Inhalte überschrieben: Unter dem Schlagwort „Zensursula“ zu findender Skandal, bei dem Provider gezwungen worden wären, ihren Kunden falsche Adressinformationen unterzujubeln. Offiziell zur Bekämpfung der Verbreitung kinderpornographischer Bilder im Netz, inoffiziell auch zur Durchsetzung von Urheberschutz, Glückspielmonopol etc. Die europäische Variante findet man unter „Censilia“.
Emails ausgespäht: Um sich des mächtigen CIA-Chefs Peträus zu entledigen, wurden mittels FBI, das dafür natürlich nicht zuständig ist, seine privaten Emails durchwühlt. Der klassische „Hack“. So konnte ihm eine außereheliche Affaire nachgewiesen werden (was hier in Deutschland keinen interessiert, in den USA reicht das aber für einen Rücktritt, wenn es nicht um Bill Clinton geht).
Tatsächlich gemeint bei der Meldepflicht sind lediglich Angriffe, also auch solche, die nicht erfolgreich sind, hört man aus Brüssel. Das ist lächerlich. Wir beobachten bei SpaceNet ständig Hackerangriffe. Das sind keine pickeligen Knaben, die sich ein paar Tricks aus einer Mailbox heruntergeladen haben. So sehen Hacker schon lange nicht mehr aus. Das sind einfach Softwareschnipsel, die da am Werk sind. Über weltweit zusammengespannte Botnetze, die typischerweise von Windowsnutzern irgendwo aus der Welt unwissend unterstützt werden, kommen die „Angriffe“ in Wellen. Es werden typischerweise nur die Dinge ausprobiert, die ein Profi im Griff hat, also bekannte Schwachstellen in Software, die vom jeweiligen Betreiber nicht auf dem neuesten Stand gehalten wird, oder offene Ports, über die man zumindest herausbekommen kann, welche Dienste auf welchen Servern bereitgehalten werden, oder sonstige Systemschwächen, die es möglicherweise erlauben, einen Rechner zu übernehmen oder auch nur Spammail über ihn zu versenden. Beliebt sind auch schlecht gewartete Firewalls, hinter deren trügerischer Sicherheit eine völlig offene DV-Landschaft einlädt-
Das sind alles „Angriffe“ und deren Chancen sind nahezu Null.
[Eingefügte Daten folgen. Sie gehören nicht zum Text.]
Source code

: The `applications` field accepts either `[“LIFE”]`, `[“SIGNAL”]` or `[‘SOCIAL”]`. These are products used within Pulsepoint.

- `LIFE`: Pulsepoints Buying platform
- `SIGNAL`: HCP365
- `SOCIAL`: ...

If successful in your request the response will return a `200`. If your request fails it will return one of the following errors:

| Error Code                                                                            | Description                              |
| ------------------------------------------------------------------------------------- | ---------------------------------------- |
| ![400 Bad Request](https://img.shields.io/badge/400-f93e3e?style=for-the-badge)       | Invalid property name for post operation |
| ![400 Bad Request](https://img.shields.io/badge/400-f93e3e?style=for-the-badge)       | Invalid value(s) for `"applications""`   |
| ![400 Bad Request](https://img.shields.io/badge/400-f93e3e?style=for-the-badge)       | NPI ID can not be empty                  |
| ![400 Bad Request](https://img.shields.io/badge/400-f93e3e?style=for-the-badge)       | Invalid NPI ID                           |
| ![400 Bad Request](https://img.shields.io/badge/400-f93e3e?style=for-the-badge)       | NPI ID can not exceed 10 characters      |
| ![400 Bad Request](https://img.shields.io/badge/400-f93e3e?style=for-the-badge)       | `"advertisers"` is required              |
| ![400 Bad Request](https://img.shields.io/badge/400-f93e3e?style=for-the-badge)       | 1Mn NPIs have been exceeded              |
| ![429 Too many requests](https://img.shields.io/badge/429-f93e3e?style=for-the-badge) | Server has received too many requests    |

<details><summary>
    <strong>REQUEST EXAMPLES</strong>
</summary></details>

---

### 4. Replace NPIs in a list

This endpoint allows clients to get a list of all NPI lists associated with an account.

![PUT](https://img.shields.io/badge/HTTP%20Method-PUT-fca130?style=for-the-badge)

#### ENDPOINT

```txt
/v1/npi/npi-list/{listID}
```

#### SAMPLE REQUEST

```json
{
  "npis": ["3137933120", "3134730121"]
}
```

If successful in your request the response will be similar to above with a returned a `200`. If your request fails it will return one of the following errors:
Besonders jene „Scans“, also das systematische Absuchen des Netzes, Rechner für Rechner, fallen auf und führen typischerweise dazu, daß die Angreifer für eine bestimmte Zeit komplett aus Netzen ausgesperrt werden. Es scheint sich dennoch zu lohnen: Wie ein Blauwal von Plankton satt wird, das sich einfach zufällig in seinen Barten verfängt, so haben solche Angriffe eben doch manchmal Erfolg.
Und das soll jetzt gemeldet werden? Wem eigentlich? Irgendwie ist man versucht, an ein neues europäisches Gesundheitsamt zu denken, bei dem Meldungen über alle Krankheiten gesammelt werden müssen. Wer einen Schnupfen hat und den nicht meldet, macht sich strafbar. Wessen Immunsystem gerade einen Schnupfen verhindert hat müsste nach dieser Logik auch gemeldet werden. Da kann es einem vom Kopfschütteln ganz schwindelig werden und man greift zu dem hervorragenden Buch „Corpus Delicti: Ein Prozeß“ von Juli Zeh. So fiktiv ist der Roman nicht, wie man hofft.